The Phyllis Morris Beverly Boulevard showroom was host to many charitable and political fund-raising events for more than three decades, as well as fashion and art shows. During the early 1960s, Morris befriended artist Margaret Keane, a painter known internationally for her big-eyed "waifs." Morris hosted a number of shows for Keane in Los Angeles and eventually commissioned dozens of works from her—works which are still owned by Morris' family members. The late famed fashion commentator Mr. Blackwell wrote of Morris, "Her showroom has been the scene for raising literally millions of dollars over the years for worthy causes...she has become one of the great hostesses in town."

==The 1980s==
In the 1980s, Morris wrote a long-running column which appeared in the Beverly Hills Courier, the Baltimore Sun and the Orange County Register appropriately named "Living in Style," in which she dispensed advice on decorating ranging from the practical to the extravagant. Morris was also a frequent guest on the Los Angeles television show A.M. Los Angeles in the early 1980s where she demonstrated interior design techniques for host Regis Philbin.

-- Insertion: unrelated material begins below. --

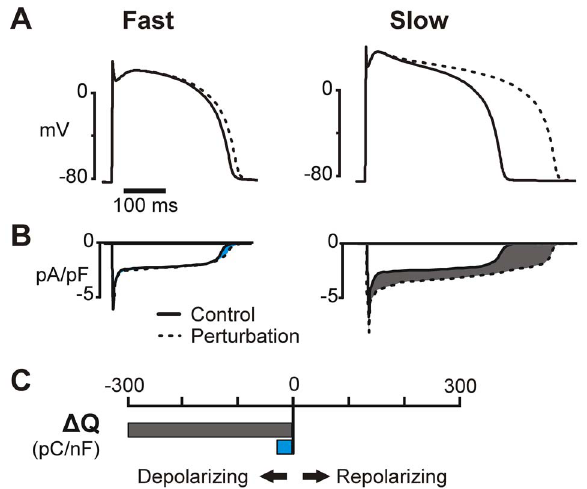
Figure 7. Quantitative contributions of individual ionic cur- rents to AP rate dependence. ( A ) Hypothetical APs before (solid) and after a perturbation that causes RRD prolongation of the AP. ( B ) A specific hypothetical ionic current under the conditions shown in ( A ). This inward (i.e. depolarizing) current increases with the perturbation at the slow rate (gray shaded area) but barely changes at the fast rate (blue shaded area). ( C ) D Q is the integral of the difference in current between control and perturbation (shaded areas in ( B )) in units of pC/ nF. The large, negative D Q at slow pacing (gray bar) indicates that this current will prolong the AP at this rate, whereas the small, negative D Q at fast pacing (blue bar) indicates a minimal alteration of the AP at this rate. This current will therefore contribute to RRD AP prolongation. Figure S4 shows additional hypothetical examples of D Q that can contribute to either RRD or FRD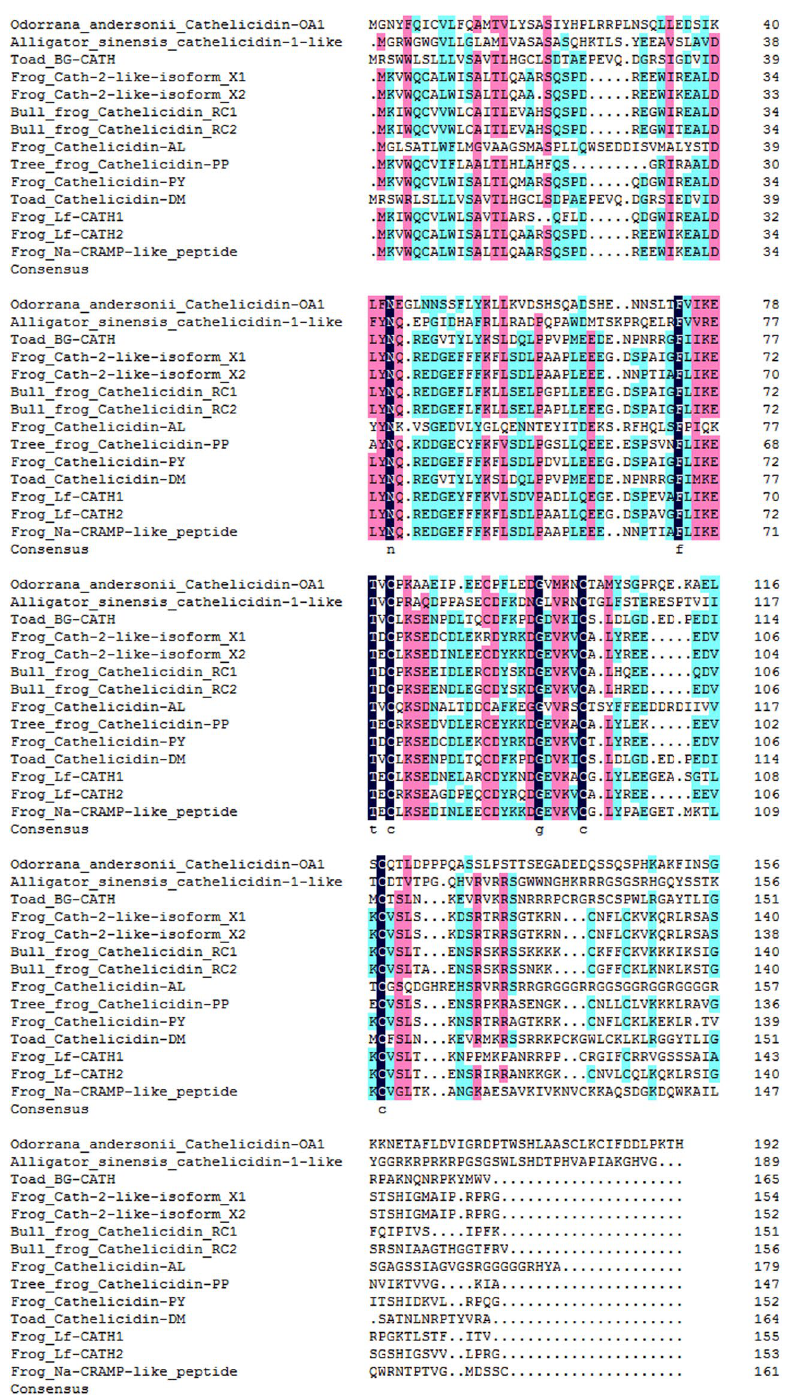
Figure 3. Multiple sequence alignments of cathelicidin-OA1 with several known cathelicidins. Dashes were inserted to optimize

Shortly before her untimely passing, Morris was named Woman of the Year in 1988 by City of Hope hospital in Southern California. Morris also received a commendation in November 1988 from Los Angeles mayor Tom Bradley recognizing her achievements as "an outstanding woman in America."

Because of their dramatic design and presence, many Phyllis Morris pieces have been featured in both films and television shows ranging from Dynasty in the 1980s to Oceans 12 in 2004 as well as music videos in 2007 and 2008 by Mariah Carey and P. Diddy to name a few.

In 2005, the Phyllis Morris Originals showroom moved from its 8772 Beverly Boulevard location to 655 N. Robertson Boulevard in West Hollywood, approximately three blocks to the northwest. The company has been headed by Morris' daughter Jamie Adler who runs the business along with her husband John Adler and her father Nathan Goller. With the move to Robertson Boulevard, the company added two divisions: Circa Furniture which offers a contemporary collection of furniture; and 655 Home, a luxury home accessories boutique created by Adler as well. Although the Phyllis Morris Originals showroom in West Hollywood is closed, the company does maintain a tribute website showcasing the history and achievements of Ms. Phyllis Morris, a most remarkable lady indeed.